Andaman, les îles où les tribus doivent disparaître pour céder la place aux colons et aux touristes

côte

Le 30 décembre 2010, au nord du Golfe du Bengale, sur l’île principale de l’Archipel des Andaman, les autorités ont inauguré un service d’hydravion-taxi qui permettra de relier confortablement l’île principale aux autres plus éloignées. Les Andamanais vivent dans l’archipel  depuis 60’000 ans, il n’aura fallu qu’un siècle et demi de « civilisation » occidentale pour réduire leur présence pratiquement à néant.

carte andaman

 

Nos désirs d’images d’aventure ne laissent aucune chance aux dernières tribus présentes

L’ouverture d’un nouveau service de communication est le dernier coup, probablement fatal, porté aux survivants des dernières tribus installées sur les Îles des Andaman et de Nicobar depuis la Préhistoire, chacune d’elles ayant toujours refusé le contact avec l’extérieur. Grâce à  leur réputation d’anthropophages, chose qui leur colle au pagne depuis Ptolémée, et aux nuées de flèches avec lesquelles elles accueillent les intrus, ces communautés ont toujours réussi à les repousser.
Au début des années 90, le gouvernement central s’est engagé dans une opération visant à  reproduire le succès touristique des Maldives avec un archipel d’îles dont les rivages sont couverts du mythique sable blanc. Depuis cette date, les îles du Nord ne sont plus interdites aux étrangers et les conséquences sont destructrices pour les zones d’habitat de ces populations primitives. L’entreprise n’est pas terminée, il reste à  éradiquer faune, flore et derniers survivants des tribus primitives, avant de planter les palmiers traditionnels. Alors, le Tartarin européen pourra étaler sur le sable blanc sa serviette ornée de dauphins ou de tortues.

Désormais, à  Andaman les impératifs du tourisme de masse obligent à  passer la vitesse supérieure : routes tracées au milieu des territoires de chasse, complexes hôteliers construits aux abords des réserves dans lesquelles sont parqués les survivants, installation massive de colons venus du continent indien. Les dernières tribus n’ont plus aucune chance face à  nos désirs de sensations d’aventure inoculées à  coup de désastres écologiques provoqués par le tournage des émissions de télévision style Thalassa, Hulot & cie, et les reportages de magazines géotouristiques.

—————

## Exercices
1. Résumez en deux phrases l'article sur les îles Andaman.
2. Rédigez la suite de l'article sur les îles Andaman à partir de sa dernière phrase.

## Données fournies
—————

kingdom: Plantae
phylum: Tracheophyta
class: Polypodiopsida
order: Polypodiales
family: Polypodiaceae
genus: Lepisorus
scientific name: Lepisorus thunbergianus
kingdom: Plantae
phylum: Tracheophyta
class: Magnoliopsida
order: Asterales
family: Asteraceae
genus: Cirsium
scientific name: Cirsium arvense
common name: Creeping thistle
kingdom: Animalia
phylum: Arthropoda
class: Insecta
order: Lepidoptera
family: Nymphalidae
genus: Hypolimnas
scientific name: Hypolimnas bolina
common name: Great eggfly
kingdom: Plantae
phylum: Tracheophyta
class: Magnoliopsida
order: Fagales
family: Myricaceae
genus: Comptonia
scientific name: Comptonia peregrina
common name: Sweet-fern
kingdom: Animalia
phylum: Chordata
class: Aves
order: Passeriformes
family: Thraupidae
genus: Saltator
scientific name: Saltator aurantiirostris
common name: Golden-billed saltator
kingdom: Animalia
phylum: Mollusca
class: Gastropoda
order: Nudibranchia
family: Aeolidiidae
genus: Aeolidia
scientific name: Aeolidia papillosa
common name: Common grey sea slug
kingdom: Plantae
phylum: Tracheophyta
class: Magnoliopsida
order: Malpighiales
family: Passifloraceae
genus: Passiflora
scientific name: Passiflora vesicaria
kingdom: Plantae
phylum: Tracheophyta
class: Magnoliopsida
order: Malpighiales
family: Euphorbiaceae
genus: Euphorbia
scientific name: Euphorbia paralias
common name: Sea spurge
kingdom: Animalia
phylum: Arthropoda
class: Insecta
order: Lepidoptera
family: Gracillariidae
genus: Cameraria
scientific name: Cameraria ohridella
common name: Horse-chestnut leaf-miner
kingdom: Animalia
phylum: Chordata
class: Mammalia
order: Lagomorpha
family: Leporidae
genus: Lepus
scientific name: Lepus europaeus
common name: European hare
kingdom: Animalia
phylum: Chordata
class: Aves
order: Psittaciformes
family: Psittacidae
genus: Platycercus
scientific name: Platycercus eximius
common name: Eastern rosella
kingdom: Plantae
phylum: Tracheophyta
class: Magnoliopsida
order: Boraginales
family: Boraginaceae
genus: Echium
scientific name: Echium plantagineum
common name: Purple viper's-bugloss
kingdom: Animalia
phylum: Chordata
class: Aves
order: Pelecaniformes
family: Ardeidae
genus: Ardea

—————

## Résultats par exercice
1. Les Andamanais vivent dans l'archipel depuis 60 000 ans, mais un siècle et demi de « civilisation » occidentale a presque réduit leur présence à néant, et l'inauguration d'un service d'hydravion-taxi le 30 décembre 2010 est présentée comme un coup probablement fatal pour les dernières tribus, qui ont toujours refusé le contact avec l'extérieur. Depuis que le gouvernement central a ouvert les îles du Nord aux étrangers au début des années 90 pour reproduire le succès touristique des Maldives, les routes, les complexes hôteliers et l'installation massive de colons venus du continent indien détruisent leurs zones d'habitat.

2.
Historiquement, les prédateurs de ces tribus sont nombreux, d’abord militaires (britanniques), puis ethnologues et missionnaires, trafiquants d’esclaves, contrebandiers (généralement des militaires birmans dit-on à Port-Blair) des bois précieux, l’ébène et le padauk (un bois plus dur que le teck), et, récemment, les touristes amateurs de safaris humains. En 1996, ce sont les services spéciaux français à  bord de leur bateau “La Boudeuse” qui furent surpris par l’armée indienne en flagrant délit d’accostage sur ces îles protégées.

Le processus de destruction de communautés millénaires est identique à des expéditions similaires qui ont ravagé d’autres continents : lors d’une conférence mémorable au MEG à  Genève, le célèbre ethnologue Jean Malaurie a décrit les stratégies de conquête utilisées, comment sont inculquées la fascination pour l’argent et la compétition chez les Esquimaux tout en les noyant dans l’alcool. Le tort des Esquimaux, des Andamanais, des Pygmées du Cameroun et bien d’autres, est “de ne pas vouloir de notre société”. Mais qu’importe, pour les Occidentaux “ces communautés sont appelées à  disparaître”.
Ecouter les propos de Jean Malaurie recueillis par Jacques Magnol.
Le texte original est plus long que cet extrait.